● Chart comprehension data

++++

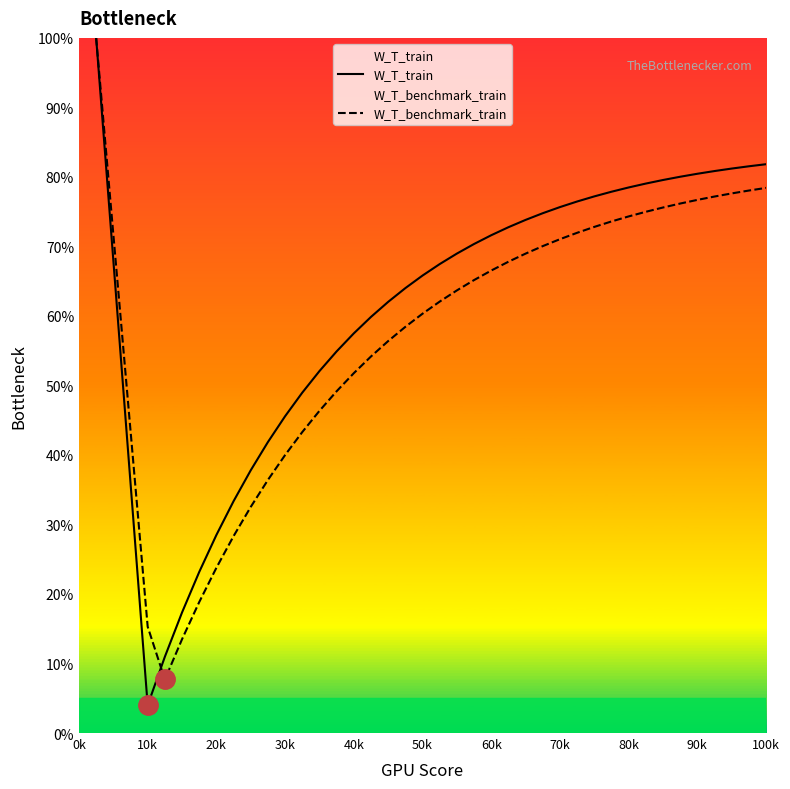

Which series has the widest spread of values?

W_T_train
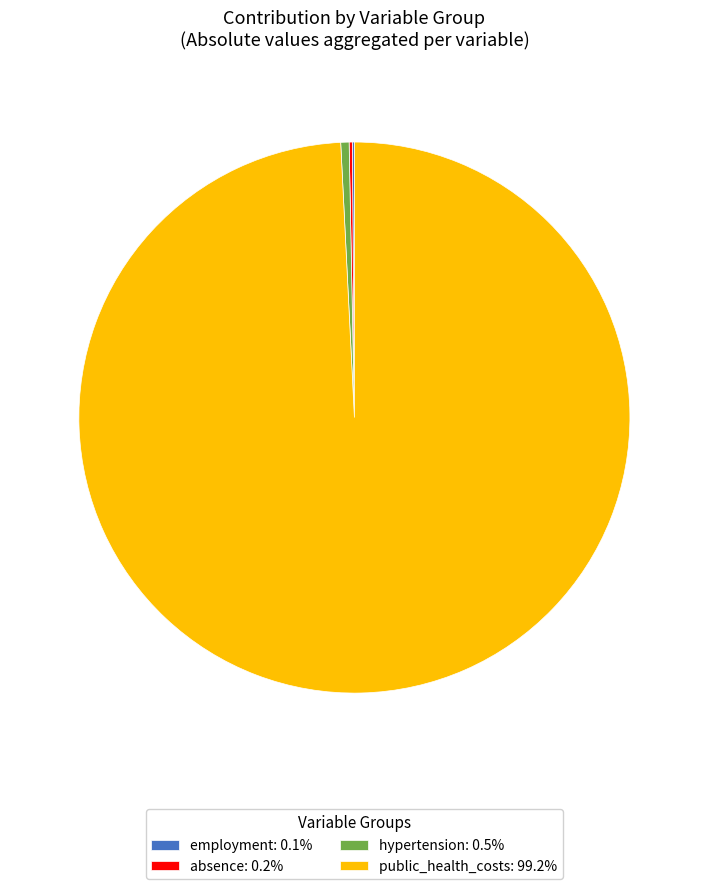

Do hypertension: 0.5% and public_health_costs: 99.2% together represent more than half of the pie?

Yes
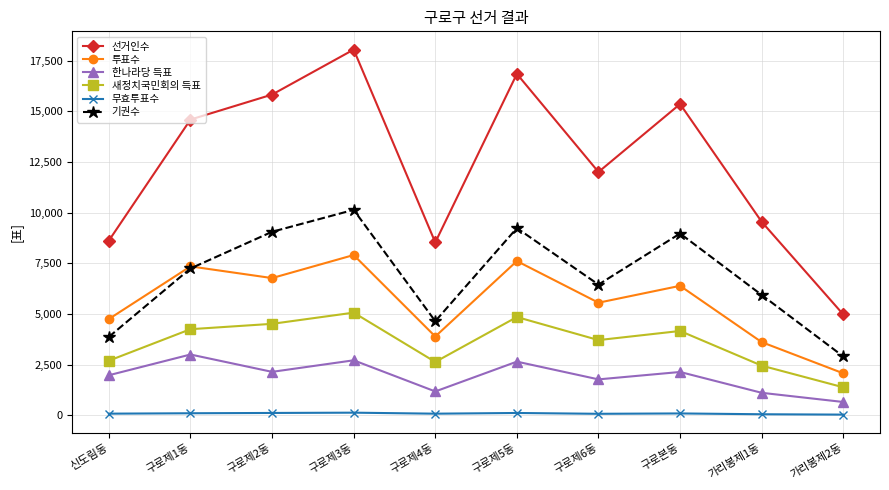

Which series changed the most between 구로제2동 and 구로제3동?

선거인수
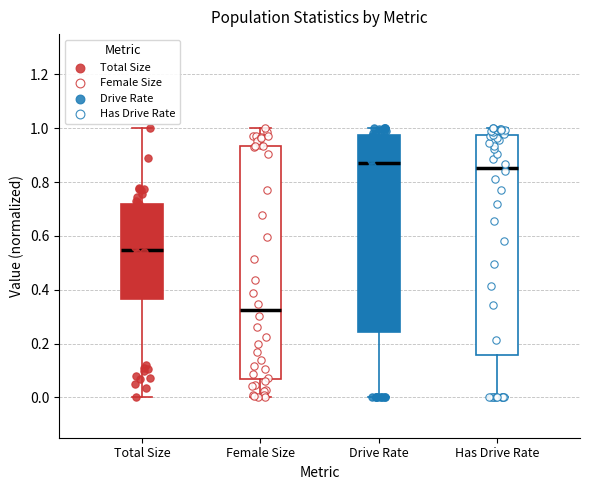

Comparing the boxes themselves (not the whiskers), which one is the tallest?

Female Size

++++

● Task brief
Reproduce all of the data above word for word, omitting the pictures.

● Output below
Which series has the widest spread of values?

W_T_train

Do hypertension: 0.5% and public_health_costs: 99.2% together represent more than half of the pie?

Yes

Which series changed the most between 구로제2동 and 구로제3동?

선거인수

Comparing the boxes themselves (not the whiskers), which one is the tallest?

Female Size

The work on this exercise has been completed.